• **Supplied text**
↓

This is a problem I once found in a math textbook a tutor used with me.
A group of explorers is trying to get from their base camp to another camp which is eight days' walk through the desert.
However, each explorer can only carry five days' worth of supplies. How many explorers need to venture out to make sure that at least two of the explorers make it to the second camp and the rest make it safely back to base camp before being stranded without supplies?
This problem is somewhat similar to the camel transporting bananas puzzle, but this time there are multiple people who can exchange supplies between each other.
Answer
Six explorers, according to the following schedule:
Day 1: 6 explorers start with 28 rations and end with 22. Two return with 2 rations (1 per).
Day 2: 4 explorers start with 20 rations and end with 16. One returns with 2 rations.
Day 3: 3 explorers start with 14 rations and end with 11. One returns with 3 rations.
Day 4: 2 explorers start with 8 rations and end with 6.

↑

• **The task**
Please translate this sentence from the explorers puzzle into Spanish: "A group of explorers is trying to get from their base camp to another camp which is eight days' walk through the desert." Use only the explorers puzzle above.

• **Provided material**
↓

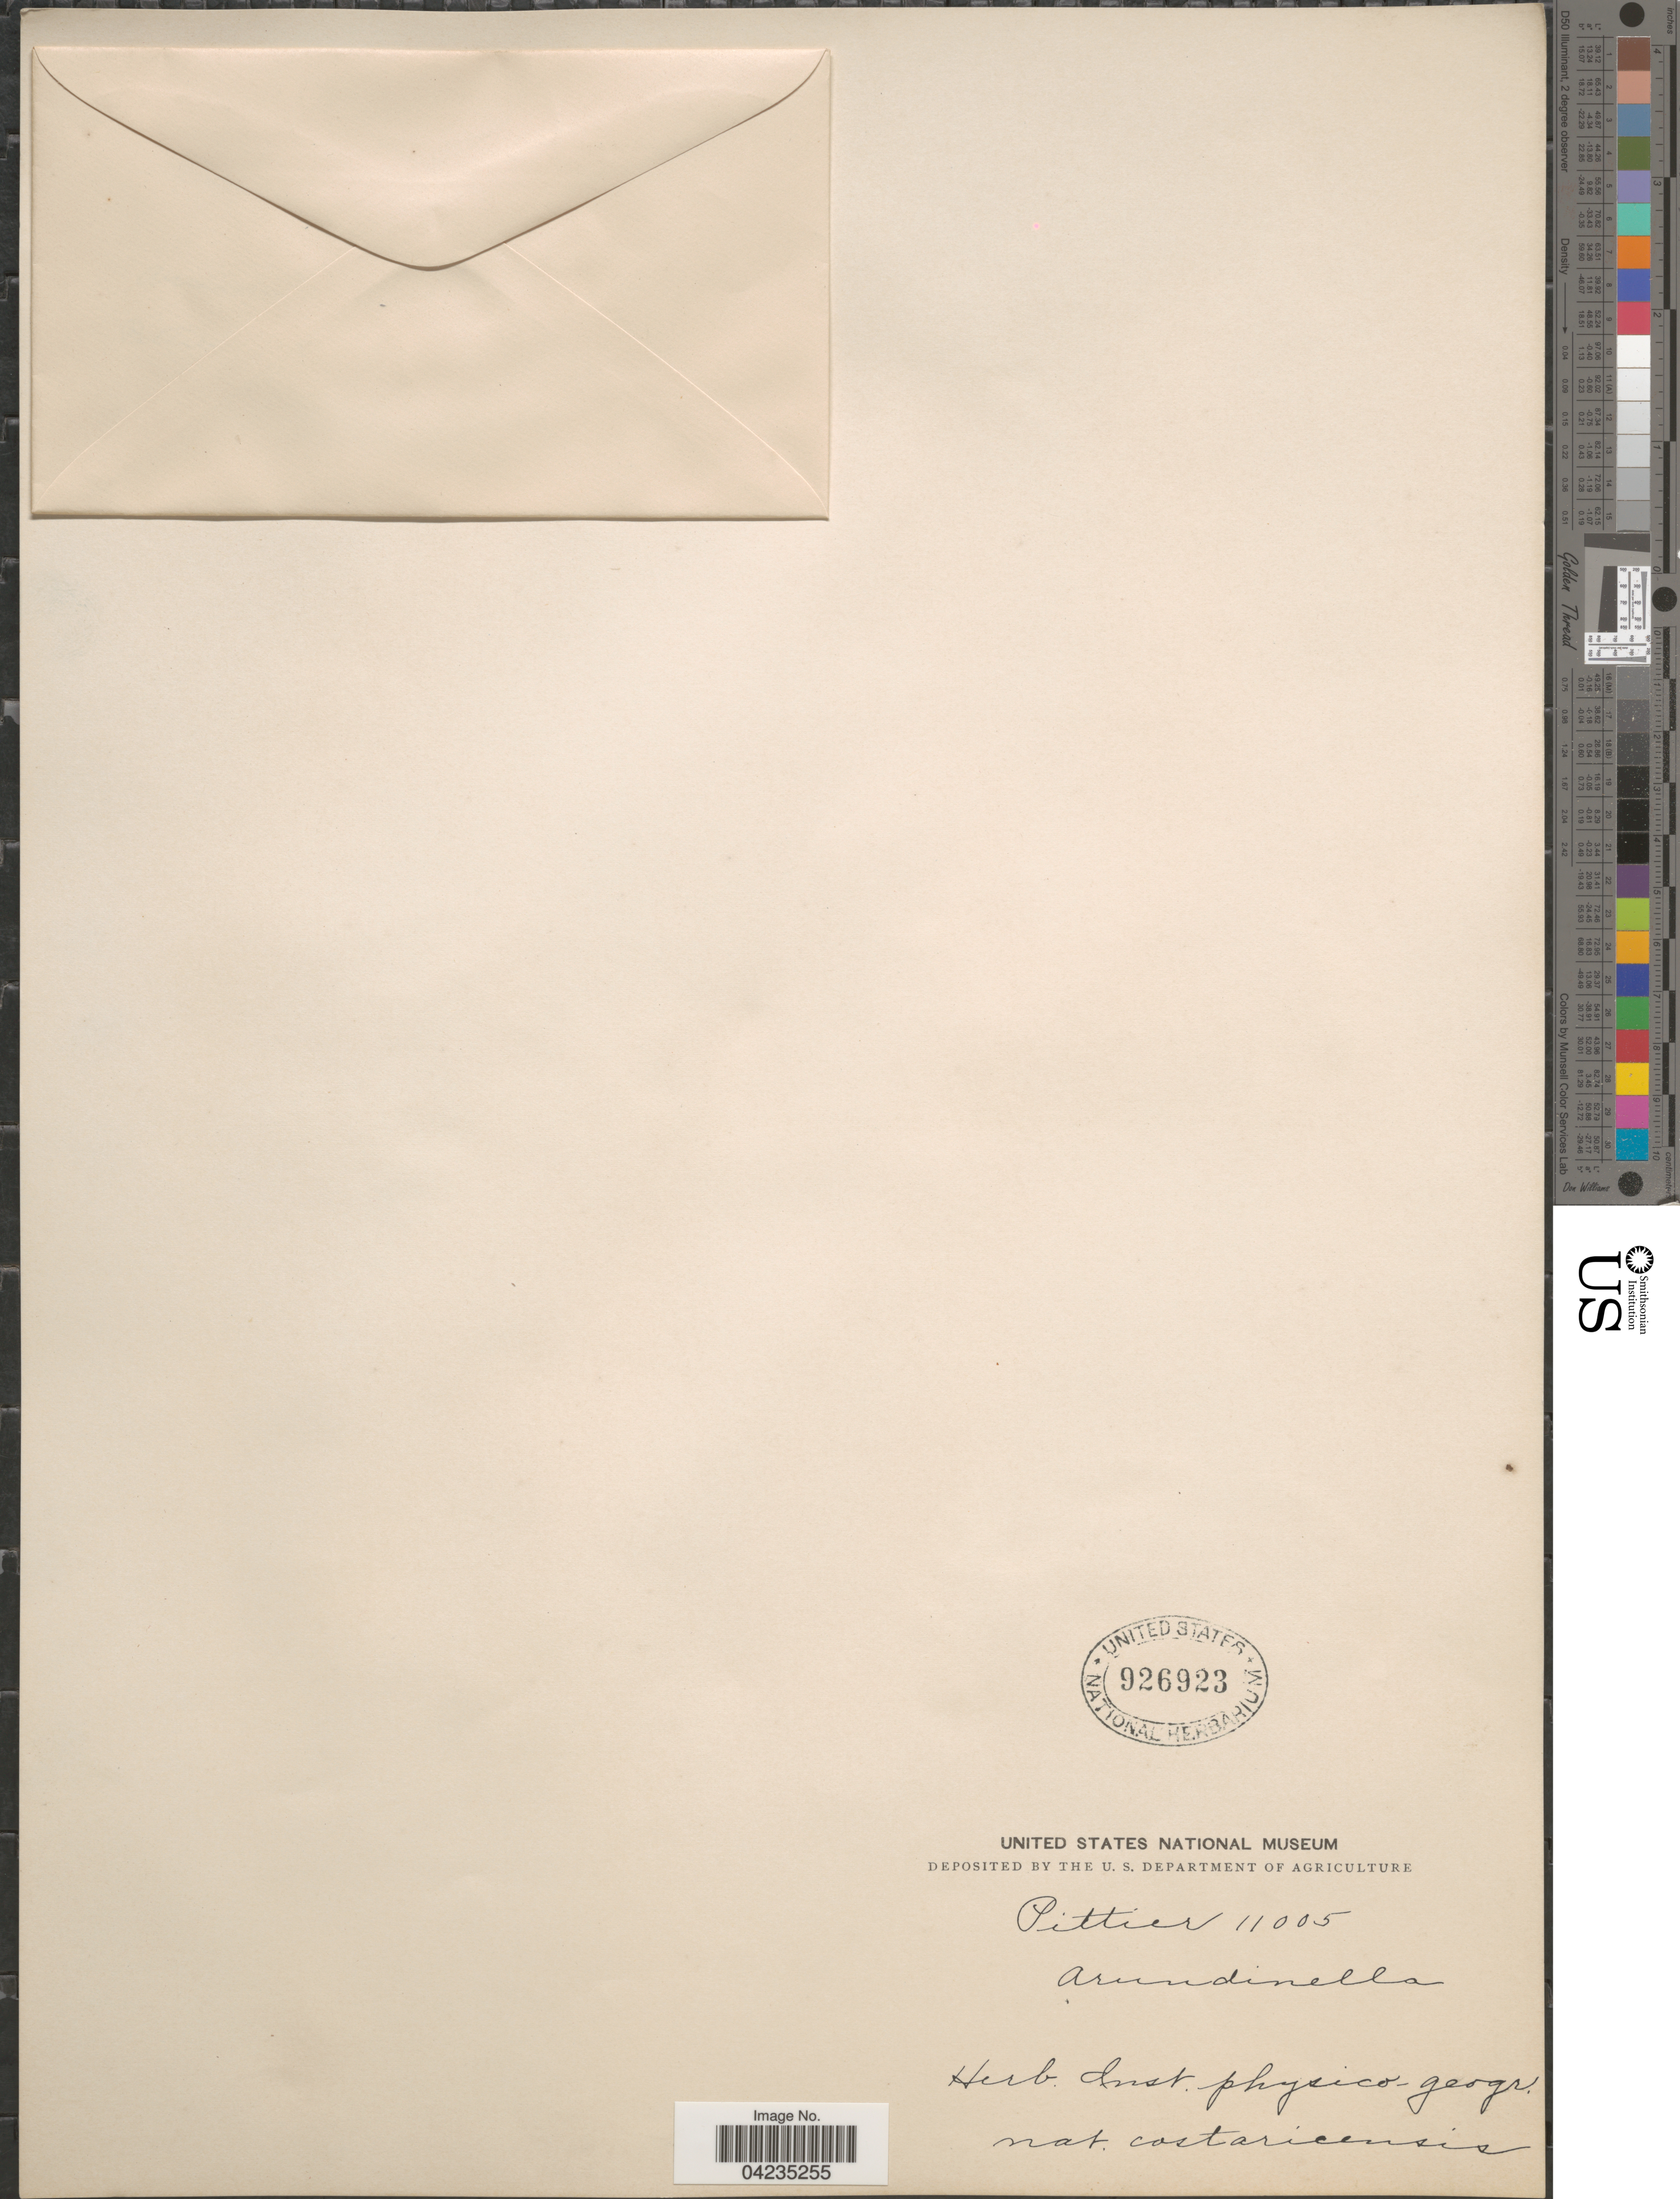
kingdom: Plantae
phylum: Tracheophyta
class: Liliopsida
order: Poales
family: Poaceae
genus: Arundinella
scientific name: Arundinella hispida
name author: (Humb. & Bonpl. ex Willd.) Kuntze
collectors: Pittier, --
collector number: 11005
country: Costa Rica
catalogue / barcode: US 926923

↑

• **Task response**
Un grupo de exploradores intenta llegar desde su campamento base hasta otro campamento que está a ocho días de caminata a través del desierto.